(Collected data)
- - -

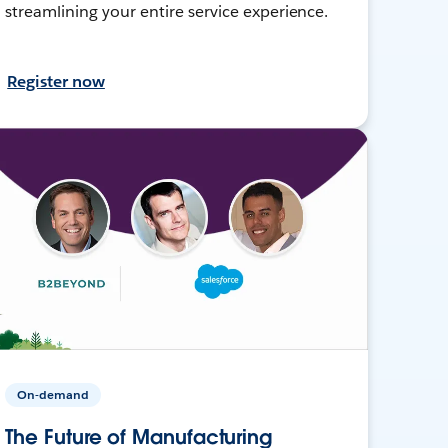
streamlining your entire service experience.
Register now
On-demand
The Future of Manufacturing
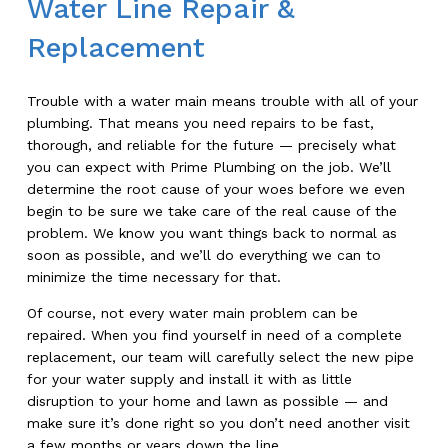
Water Line Repair &
Replacement
Trouble with a water main means trouble with all of your
plumbing. That means you need repairs to be fast,
thorough, and reliable for the future — precisely what
you can expect with Prime Plumbing on the job. We’ll
determine the root cause of your woes before we even
begin to be sure we take care of the real cause of the
problem. We know you want things back to normal as
soon as possible, and we’ll do everything we can to
minimize the time necessary for that.
Of course, not every water main problem can be
repaired. When you find yourself in need of a complete
replacement, our team will carefully select the new pipe
for your water supply and install it with as little
disruption to your home and lawn as possible — and
make sure it’s done right so you don’t need another visit
a few months or years down the line.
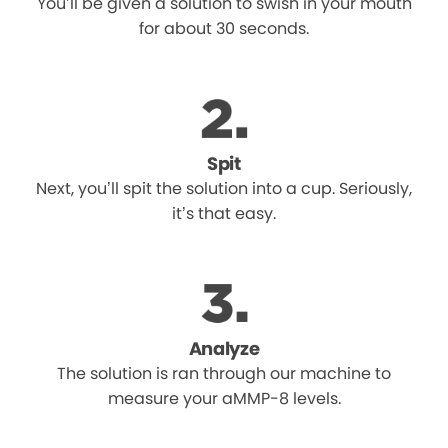
You’ll be given a solution to swish in your mouth
for about 30 seconds.
Spit
Next, you’ll spit the solution into a cup. Seriously,
it’s that easy.
Analyze
The solution is ran through our machine to
measure your aMMP-8 levels.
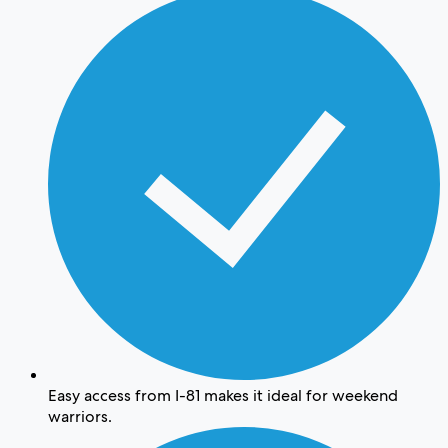
Easy access from I-81 makes it ideal for weekend
warriors.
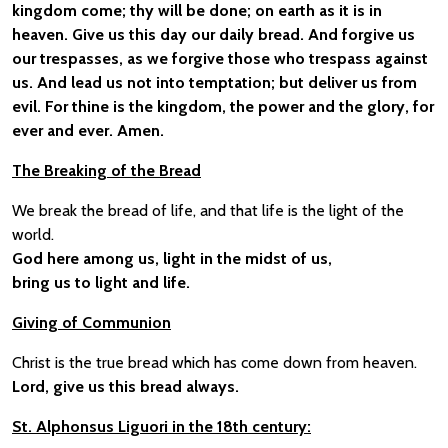
kingdom come; thy will be done; on earth as it is in
heaven. Give us this day our daily bread. And forgive us
our trespasses, as we forgive those who trespass against
us. And lead us not into temptation; but deliver us from
evil. For thine is the kingdom, the power and the glory, for
ever and ever. Amen.
The Breaking of the Bread
We break the bread of life, and that life is the light of the
world.
God here among us, light in the midst of us,
bring us to light and life.
Giving of Communion
Christ is the true bread which has come down from heaven.
Lord, give us this bread always.
St. Alphonsus Liguori in the 18th century:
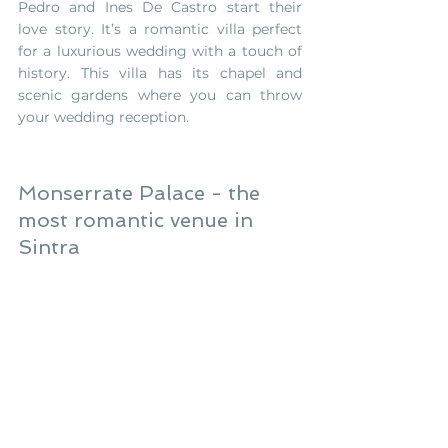
Pedro and Ines De Castro start their 
love story. It’s a romantic villa perfect 
for a luxurious wedding with a touch of 
history. This villa has its chapel and 
scenic gardens where you can throw 
your wedding reception.
Monserrate Palace - the 
most romantic venue in 
Sintra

- - -

HOW TO COMPLETE THIS TASK –
Reprint the data verbatim, pictures excluded.

RESULT FOR THIS EXERCISE –
streamlining your entire service experience.
Register now
On-demand
The Future of Manufacturing
Water Line Repair &
Replacement
Trouble with a water main means trouble with all of your
plumbing. That means you need repairs to be fast,
thorough, and reliable for the future — precisely what
you can expect with Prime Plumbing on the job. We’ll
determine the root cause of your woes before we even
begin to be sure we take care of the real cause of the
problem. We know you want things back to normal as
soon as possible, and we’ll do everything we can to
minimize the time necessary for that.
Of course, not every water main problem can be
repaired. When you find yourself in need of a complete
replacement, our team will carefully select the new pipe
for your water supply and install it with as little
disruption to your home and lawn as possible — and
make sure it’s done right so you don’t need another visit
a few months or years down the line.
You’ll be given a solution to swish in your mouth
for about 30 seconds.
Spit
Next, you’ll spit the solution into a cup. Seriously,
it’s that easy.
Analyze
The solution is ran through our machine to
measure your aMMP-8 levels.
Easy access from I-81 makes it ideal for weekend
warriors.
kingdom come; thy will be done; on earth as it is in
heaven. Give us this day our daily bread. And forgive us
our trespasses, as we forgive those who trespass against
us. And lead us not into temptation; but deliver us from
evil. For thine is the kingdom, the power and the glory, for
ever and ever. Amen.
The Breaking of the Bread
We break the bread of life, and that life is the light of the
world.
God here among us, light in the midst of us,
bring us to light and life.
Giving of Communion
Christ is the true bread which has come down from heaven.
Lord, give us this bread always.
St. Alphonsus Liguori in the 18th century:
Pedro and Ines De Castro start their 
love story. It’s a romantic villa perfect 
for a luxurious wedding with a touch of 
history. This villa has its chapel and 
scenic gardens where you can throw 
your wedding reception.
Monserrate Palace - the 
most romantic venue in 
Sintra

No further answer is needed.